IUVSTA 15th International Vacuum Congress (IVC-15), AVS 48th International Symposium (AVS-48), 11th International Conference on Solid Surfaces (ICSS-11)
    Surface Science Tuesday Sessions
       Session SS2-TuM

Paper SS2-TuM5
Using Nanoscale Amorphous Films to Study Mixing, Transport and Phase Separation in Deeply Supercooled, Metastable Binary Solutions of Methanol, Ethanol, and Water

Tuesday, October 30, 2001, 9:40 am, Room 122

Session: Water at Surfaces
Presenter: P. Ayotte, Pacific Northwest National Laboratory
Authors: P. Ayotte, Pacific Northwest National Laboratory
Z. Dohnalek, Pacific Northwest National Laboratory
G.A. Kimmel, Pacific Northwest National Laboratory
R.S. Smith, Pacific Northwest National Laboratory
B.D. Kay, Pacific Northwest National Laboratory
Correspondent: Click to Email
The relatively large diffusivities exhibited by amorphous deposits of water, methanol, and ethanol at cryogenic temperature (<160K) opens up the possibility to investigate liquid-phase kinetics in the deeply-supercooled, metastable thin film regime. Compositonally tailored, multilayer films grown by molecular beam dosing techniques are particularly well suited for the characterization of diffusion and desorption kinetics as shown previously for thin film water. While it is well-known that liquid mixtures of alcohol and water exhibit non-ideal solution behavior due to hydrophobic solvation, the complexity of their liquid-solid phase diagrams has been interpreted in terms of formation and decomposition of different crystalline hydrates (stochiometric and/or clathrates). We use molecular beam scattering and programmed desorption (both TPD and isothermal) to study the desorption and mixing kinetics as well as the crystallization of mixed multilayer ices of water, ethanol, and methanol. The desorption spectra exhibit complex features that depend strongly on both the film's composition and thickness. Analysis of the desorption spectra using a kinetic model that describes liquid solution evaporation reveals both the extent of mixing and the details of the solvation kinetics in the metastable liquids.
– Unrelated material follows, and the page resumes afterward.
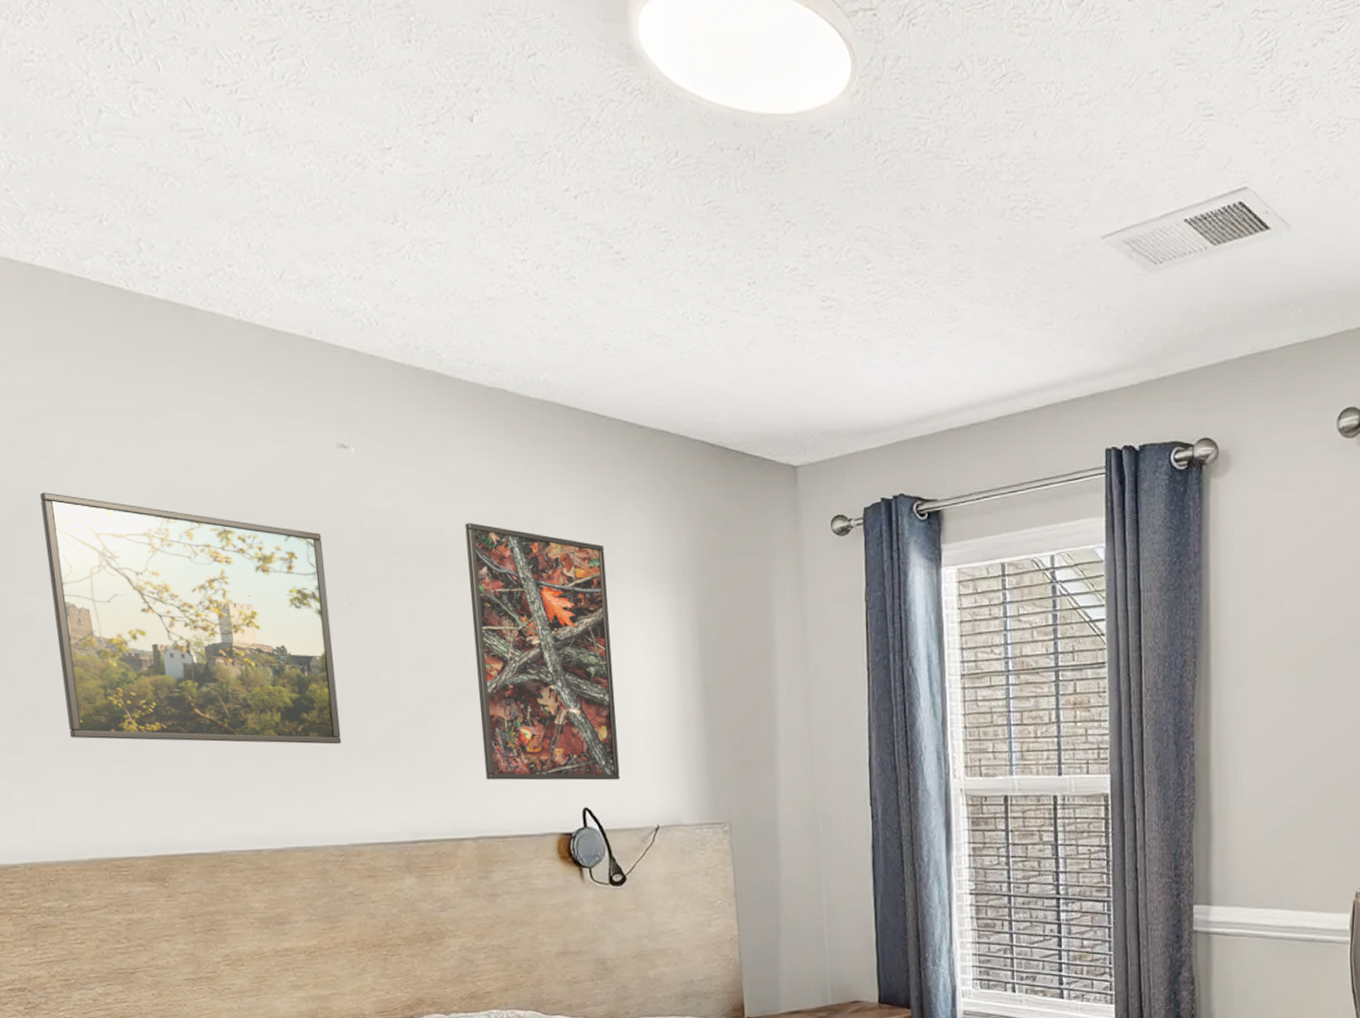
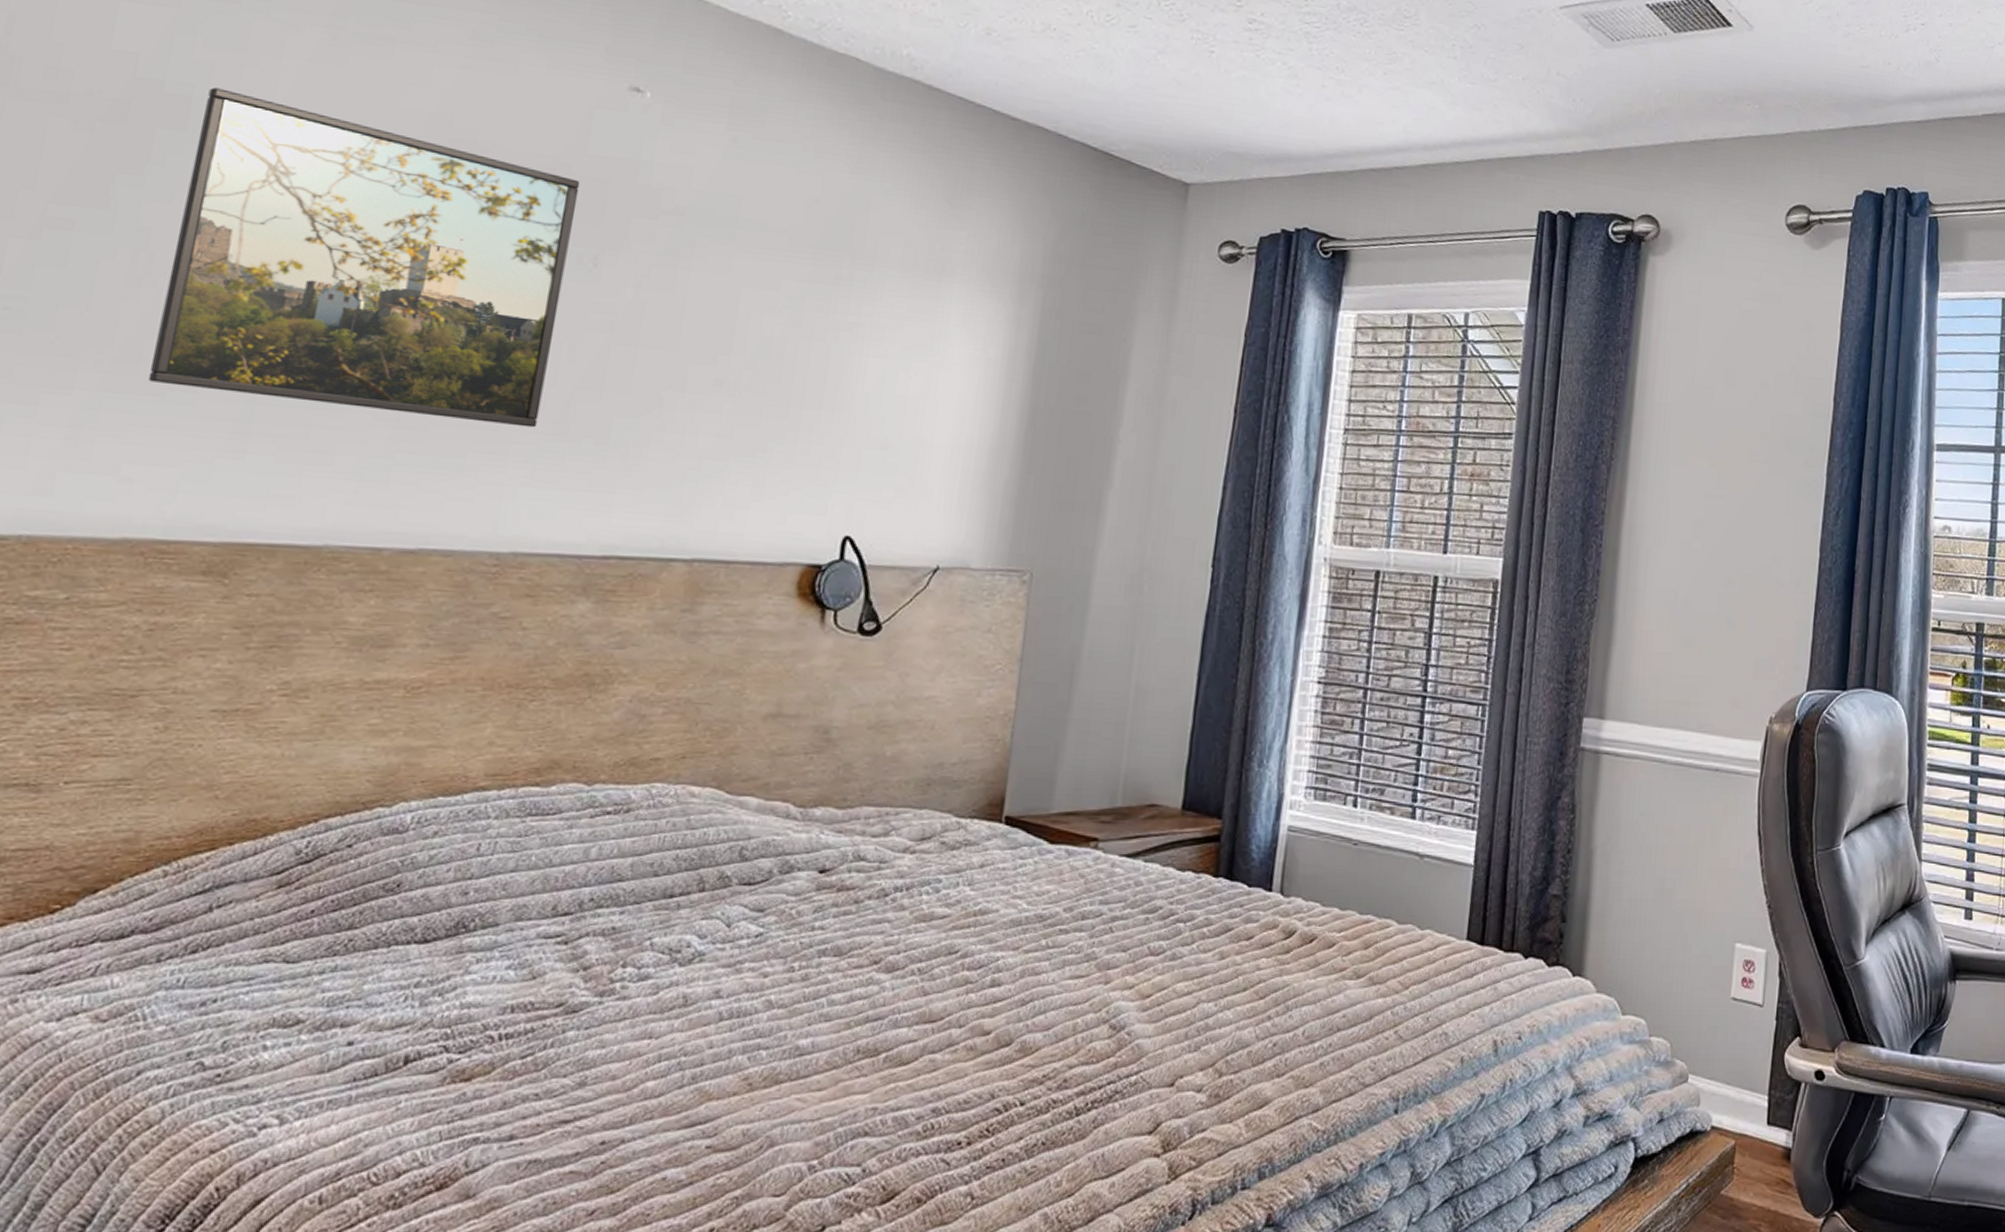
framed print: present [465,522,620,781] -> none [723,192,940,507]

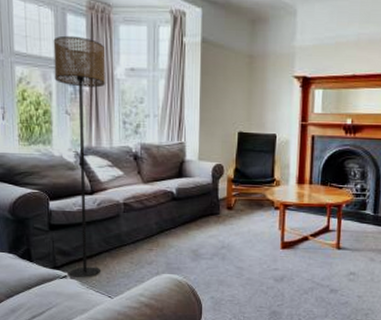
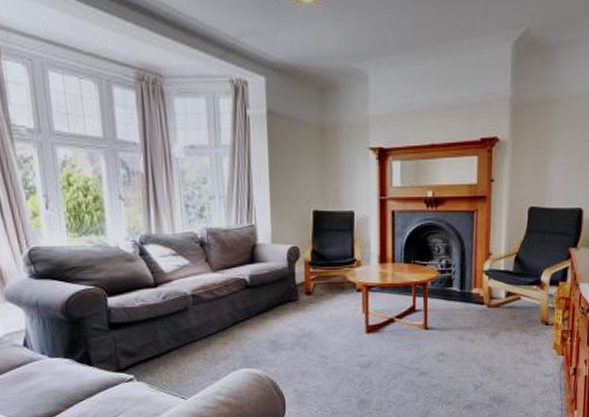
floor lamp: present [53,35,106,277] -> none [99,111,171,379]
We compare these results with existing liquid-solid phase diagrams for these binary mixtures. While thin binary films of methanol and ethanol exhibit ideal behavior, binary mixtures of water and either alcohol display strongly non-ideal behavior presumably caused by precipitation of solid crystalline hydrates from the deeply-supercooled, metastable liquid solutions. @FootnoteText@ P. Ayotte is an NSERC Postdoctoral Fellow. Pacific Northwest Laboratory is a multiprogram National Laboratory operated for the U. S. Department of Energy by Battelle Memorial Institute under contract DE-AC06-76RLO 1830.